### Task brief
All that is needed is the first stretch of the listing below, repeated exactly and ending with the line that contains "Rendered at 1500 by 1125 pixels.". Pictures are to be left out.

### Exercise data
#####
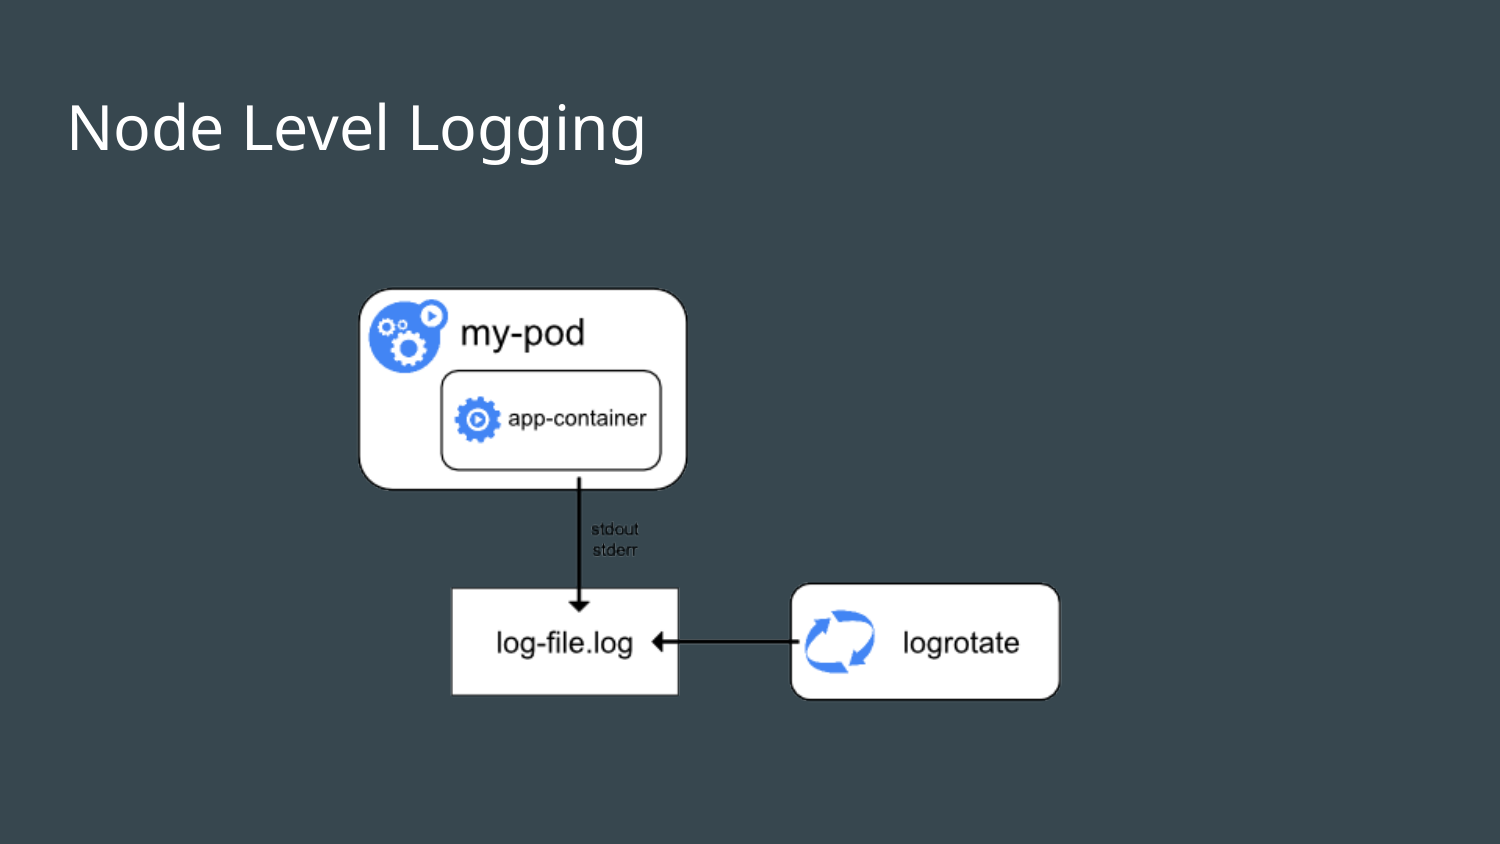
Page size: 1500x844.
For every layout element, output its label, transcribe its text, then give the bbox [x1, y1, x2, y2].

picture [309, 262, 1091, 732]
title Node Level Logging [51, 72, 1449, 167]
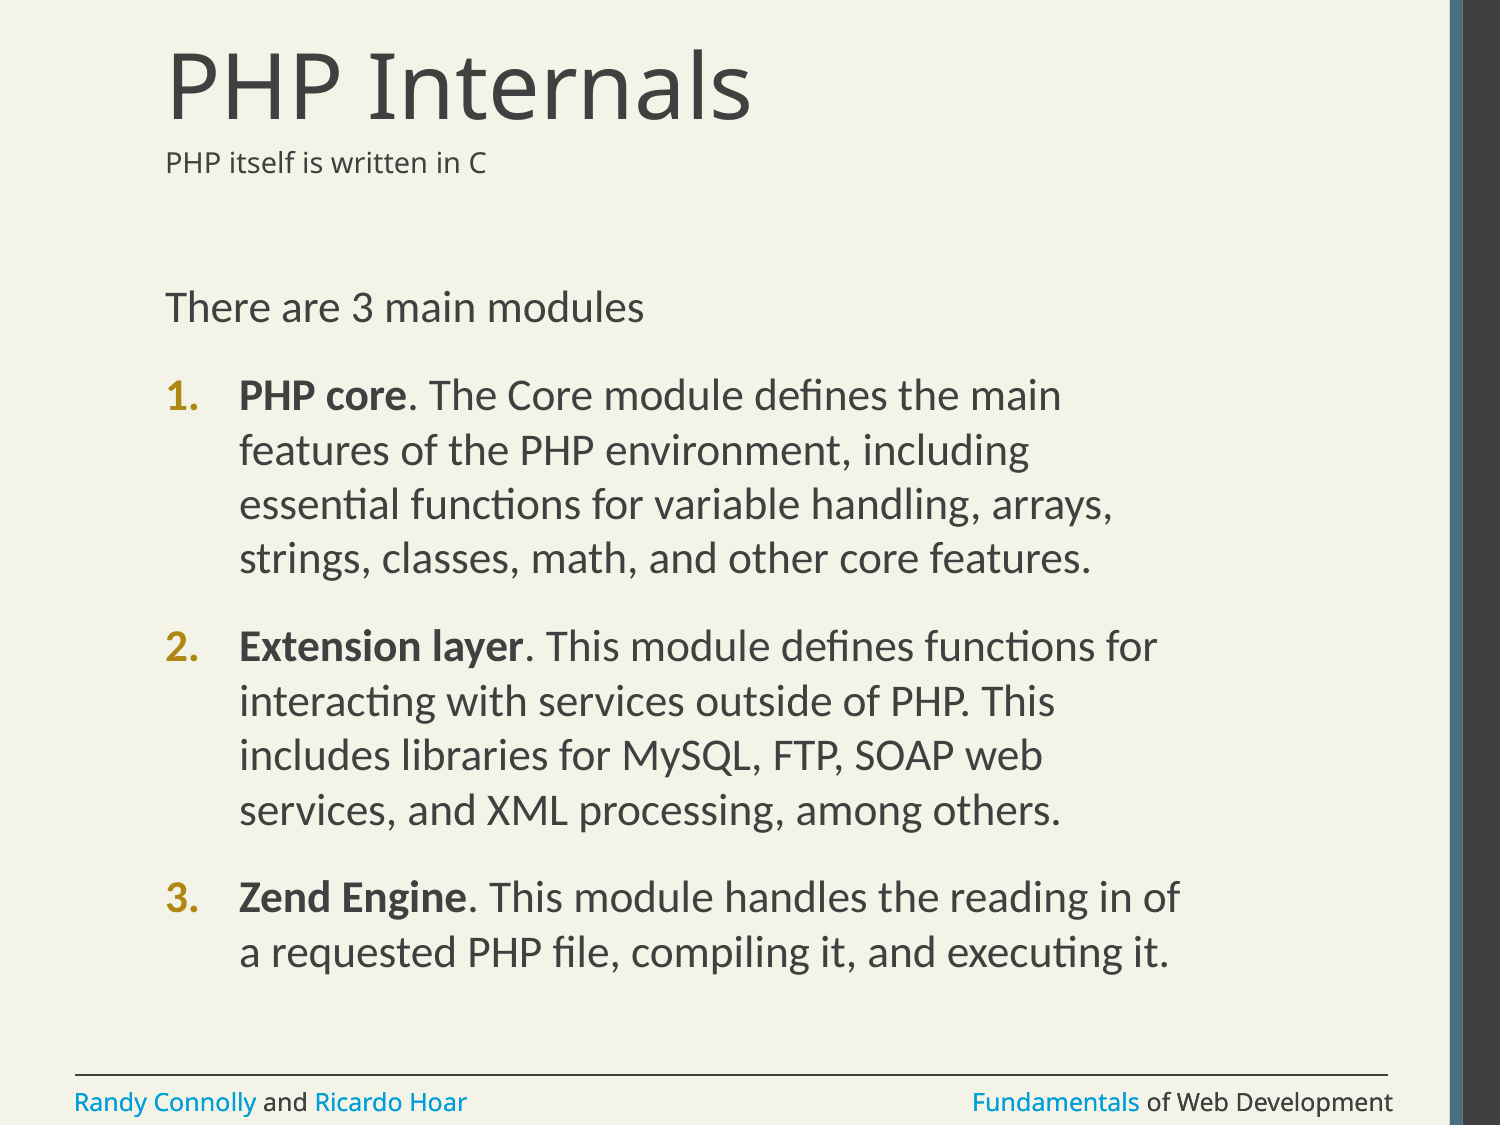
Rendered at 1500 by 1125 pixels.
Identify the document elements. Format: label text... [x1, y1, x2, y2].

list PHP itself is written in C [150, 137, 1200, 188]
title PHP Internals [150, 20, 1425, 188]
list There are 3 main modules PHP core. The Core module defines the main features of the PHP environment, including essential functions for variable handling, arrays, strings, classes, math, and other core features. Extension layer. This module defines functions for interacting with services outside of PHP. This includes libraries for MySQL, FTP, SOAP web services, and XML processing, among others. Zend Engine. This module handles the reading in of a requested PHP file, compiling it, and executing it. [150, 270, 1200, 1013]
#####
### Your solution
Page size: 1500x844.
For every layout element, output its label, transcribe its text, then give the bbox [x1, y1, x2, y2].

picture [309, 262, 1091, 732]
title Node Level Logging [51, 72, 1449, 167]
Rendered at 1500 by 1125 pixels.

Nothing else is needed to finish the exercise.